Что бы ни произошло, когда мы пойдем в колледж, постареем, заведем свою жизнь; не важно, будем ли мы с Гатом вместе. Не важно, куда мы пойдем, мы всегда сможем собраться на крыше Каддлдауна и посмотреть на море.
Остров — наш. Здесь, в каком-то смысле, мы молоды на века.
46
Последующие дни более мрачные. «Лжецы» редко хотят куда-либо выбираться. У Миррен болит горло и ломит тело. В основном она прячется в Каддлдауне. Девушка рисует картинки, чтобы повесить в коридоре, и выстраивает в ряд ракушки по краю столешниц. В раковине и на кофейных столиках накапливается грязная посуда. По всей комнате валяются книги и двд-диски. Кровати не убраны, а в ванной пахнет плесенью и влажностью.

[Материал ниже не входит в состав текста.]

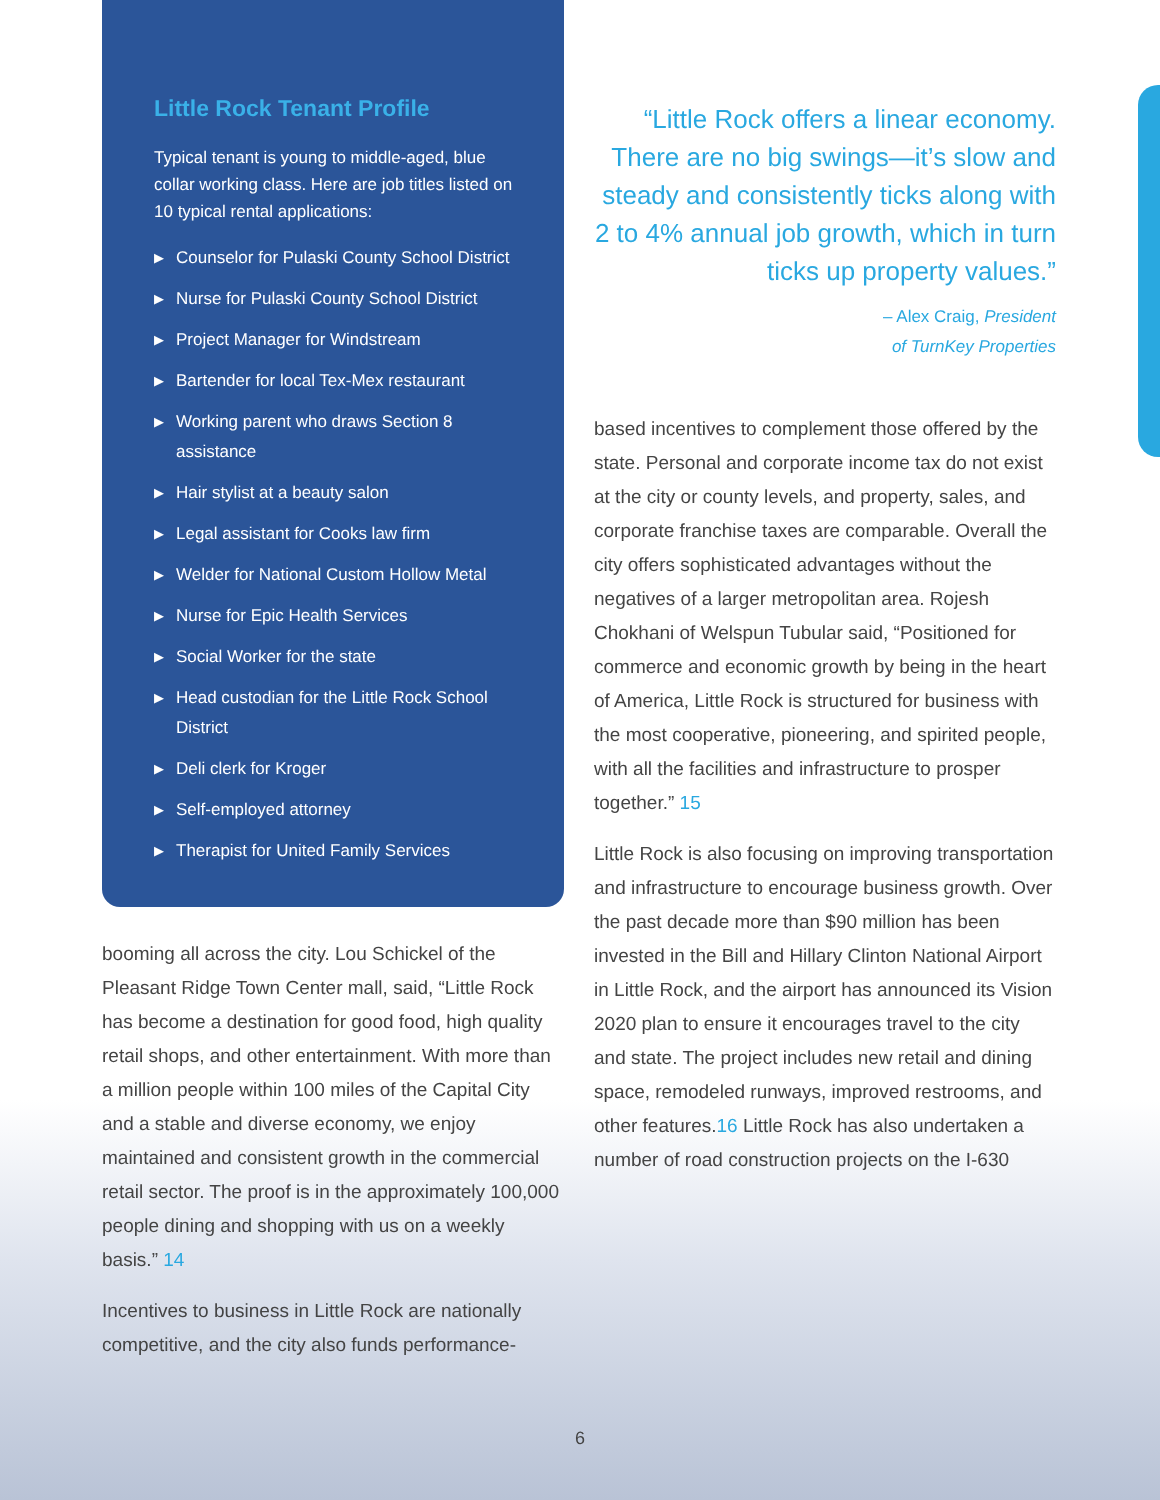Little Rock Tenant Profile
Typical tenant is young to middle-aged, blue collar working class. Here are job titles listed on 10 typical rental applications:
▶ Counselor for Pulaski County School District
▶ Nurse for Pulaski County School District
▶ Project Manager for Windstream
▶ Bartender for local Tex-Mex restaurant
▶ Working parent who draws Section 8 assistance
▶ Hair stylist at a beauty salon
▶ Legal assistant for Cooks law firm
▶ Welder for National Custom Hollow Metal
▶ Nurse for Epic Health Services
▶ Social Worker for the state
▶ Head custodian for the Little Rock School District
▶ Deli clerk for Kroger
▶ Self-employed attorney
▶ Therapist for United Family Services
booming all across the city. Lou Schickel of the Pleasant Ridge Town Center mall, said, “Little Rock has become a destination for good food, high quality retail shops, and other entertainment. With more than a million people within 100 miles of the Capital City and a stable and diverse economy, we enjoy maintained and consistent growth in the commercial retail sector. The proof is in the approximately 100,000 people dining and shopping with us on a weekly basis.” 14
Incentives to business in Little Rock are nationally competitive, and the city also funds performance-
“Little Rock offers a linear economy. There are no big swings—it’s slow and steady and consistently ticks along with 2 to 4% annual job growth, which in turn ticks up property values.”
– Alex Craig, President
of TurnKey Properties
based incentives to complement those offered by the state. Personal and corporate income tax do not exist at the city or county levels, and property, sales, and corporate franchise taxes are comparable. Overall the city offers sophisticated advantages without the negatives of a larger metropolitan area. Rojesh Chokhani of Welspun Tubular said, “Positioned for commerce and economic growth by being in the heart of America, Little Rock is structured for business with the most cooperative, pioneering, and spirited people, with all the facilities and infrastructure to prosper together.” 15
Little Rock is also focusing on improving transportation and infrastructure to encourage business growth. Over the past decade more than $90 million has been invested in the Bill and Hillary Clinton National Airport in Little Rock, and the airport has announced its Vision 2020 plan to ensure it encourages travel to the city and state. The project includes new retail and dining space, remodeled runways, improved restrooms, and other features.16 Little Rock has also undertaken a number of road construction projects on the I-630
6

Джонни ест пальцами сыр и смотрит британские комедии. В один день он делает ряд из старых чайных пакетиков, и выкидывает их в чашку с апельсиновым соком.
— Что ты делаешь? — спрашиваю я.
— Самый большой всплеск получает максимальное количество баллов.
— Но зачем?
— Пути моего разума неисповедимы, — говорит Джонни. — Я считаю закулисную технику — самой действенной.
Я помогаю ему разобраться в системе оценивания. Пять очков за брызги, десять — за лужу, двадцать — за креативное пятно на стенке позади чашки.
На наши тренировки уходит вся бутылка свежевыжатого сока. Когда Джонни заканчивает, то оставляет чашку и использованные, влажные чайные пакетики там, где они и лежали.
Я тоже не убираюсь.
Гат сделал список сотни величайших романов когда-либо написанных, и читает все, что ему удалось найти на острове. Он отмечает их клейкими бумажками и читает некоторые параграфы вслух. «Человек-невидимка». «Поездка в Индию». «Великолепные Эмберсоны». Я лишь отчасти уделяю внимание тому, что он читает, поскольку Гат не целовал и не тянулся ко мне с тех пор, как мы решили вести себя нормально.
Мне кажется, он избегает встреч со мной наедине.
Я тоже их избегаю, так как мое тело требует быть рядом с ним, каждое его движение заряжено электричеством. Я часто думаю, чтобы обвить его своими руками или пробежаться пальцами по его губам. Когда я позволяю себе об этом задуматься — если Джонни и Миррен нет рядом, если мы даже на секунду остаемся одни — острая боль неразделенной любви вызывает у меня мигрень.